ISLAMABAD: As Pakistan is the 8th most vulnerable country in the world in terms of climate change, Pakistan contributed only 1 percent to the worldwide greenhouse gas emission but it was 8th in the world in terms of climate vulnerability, the country needed to adopt nature-based approaches to be a part of the solution to climate change.
Keeping the rising climate issue, especially in the developing countries like Pakistan, the developed countries were supposed to raise at least $100 billion every year in climate finance.
These views were expressed by climate experts and practitioners during an event, ‘Pre-COP26 Dialogue’ organized by the Institute of Regional Studies (IRS) in collaboration with the Civil Society Coalition for Climate Change (CSCCC), the Sustainable Development Policy Institute (SDPI), and the Embassy of France here on Wednesday.

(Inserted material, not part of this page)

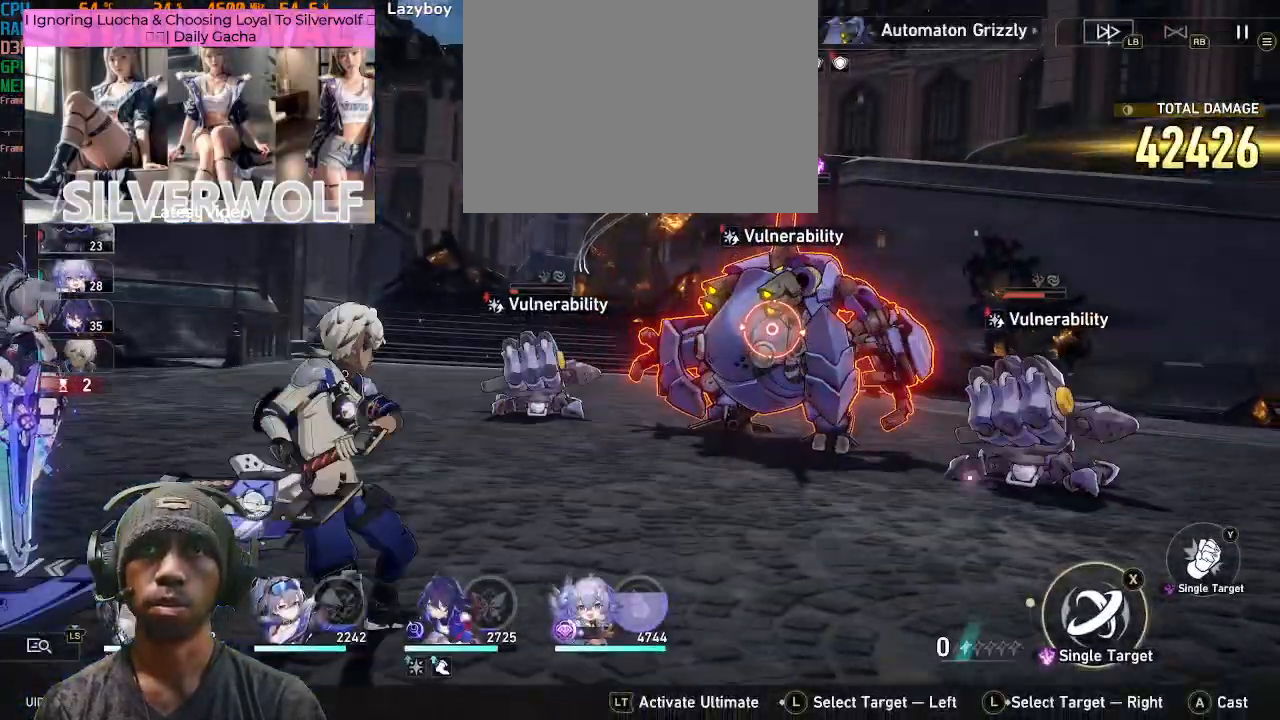
{"buttons": ["R2"], "left_stick": "center", "right_stick": "center", "events": []}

The aim of the dialogue was sharing ideas on climate change in the run up to the 26th UN Climate Change Conference of the Parties (COP26) to be held in Glasgow from 31 October to 12 November.
They termed climate change a shared responsibility and urged the need for global partnership on the subject.
While addressing the event Special Assistant to the Prime Minister on Climate Chain Mr Malik Amin Aslam, said that for Pakistan, it is important to give the message at COP26 that despite being affected by climate change in an unjust manner, the country will adopt nature-based approaches to be a part of the solution to climate change.
Parliamentary Secretary for Foreign Affairs Ms Andleeb Abbas stated that climate was a priority of the Government of Pakistan and a personal focus of Prime Minister Imran Khan. She listed the ten billion tree tsunami, the switch to cleaner fuel, and introduction of an electric vehicle policy as some of the achievements of the government.
The British High Commissioner to Pakistan Dr Christian Turner shared that COP26 had four major goals: more national commitments on emission reduction by 2030; further support for vulnerable countries like Pakistan in terms of climate adaptation; climate finance mobilization to the tune of $100 billion annually; and developing partnerships not only between governments but also with the private sector and the civil society. He further stated that Pakistan was in a great position to assume global leadership on climate change owing to its climate vulnerability and its prioritization of climate in national policy making.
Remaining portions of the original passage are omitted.